La necesidad de ser cada vez más productivos, la obsesión por la competitividad, la rapidez de las nuevas comunicaciones, la globalización… también le pasa factura a la salud. “El entorno ha cambiado, la vida va más deprisa, hay una carga de estrés superior y eso hará que los trastornos psíquicos se multipliquen. No hay duda. Formo parte de un consorcio europeo que reflexiona sobre los retos de los próximos 20 años y es una de nuestras conclusiones”, contaba la investigadora alsaciana Brigitte Kieffer.

Pero el estrés no se reduce con las cuatro horas al día que cada español se pasa delante de la televisión, aunque ese sea el objetivo.

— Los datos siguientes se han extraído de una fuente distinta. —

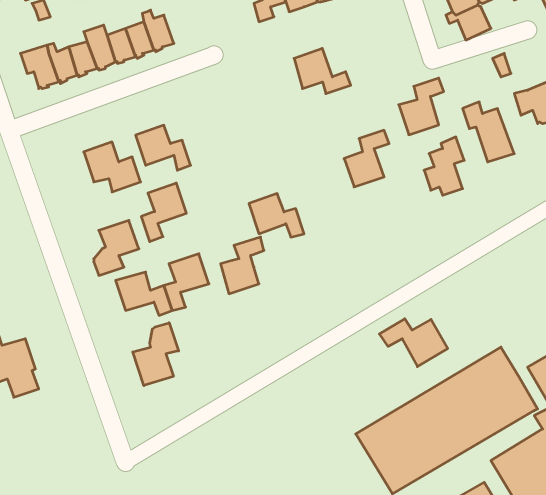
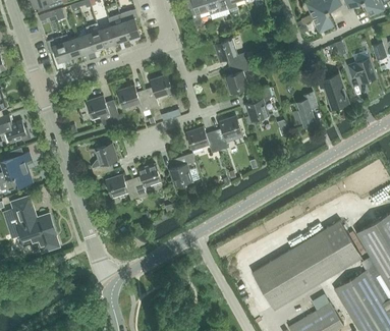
building: [399,78,444,135] -> [224,60,252,95]
building: none -> [215,115,242,151]
building: [141,183,186,242] -> [146,73,173,109]
building: [379,319,448,367] -> none
building: [133,323,179,386] -> none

De hecho, cada vez más especialistas relacionan la televisión con el déficit de atención. La tele se ha vuelto el agujero negro del tiempo en la vida moderna, chupa todo el tiempo de ocio y nos deja cansados, hiperestimulados y pobres de tiempo.

«En nuestra cultura ser lento es sinónimo de ser torpe, tonto o inútil. Se impone la rapidez y la impaciencia, todo tiene que estar disponible al momento», declara José Luis Trechera, autor de La sabiduría de la tortuga. Sin prisa, pero sin pausa. Que miremos de media 150 veces al día nuestros móviles es un claro ejemplo de que vivimos dejándonos llevar por la inercia de la prisa.

Trechera introduce así su libro: “En la costa oeste de Nicaragua se produce en las tardes-noche de julio un espectáculo inolvidable: cientos de tortugas emergen de las aguas del Pacífico para conquistar la orilla y con sus movimientos pausados buscan un lugar idóneo para enterrar sus huevos en la arena. Con el objetivo de cumplir con la misión de mantener la especie, cada animal quizás haga un recorrido de miles de kilómetros para volver al sitio donde nació y en ello, según la tradición popular, puede que empleen unos treinta años. Desde nuestro contexto, ¿cómo evaluaríamos ese modo de proceder? ¿Es una pérdida de tiempo?”.

Los occidentales tienen el reloj; nosotros tenemos el tiempo, reza un dicho árabe. Con su Dolce far niente los italianos se refieren al placer de hacer nada, que no es matar el tiempo, sino vivirlo.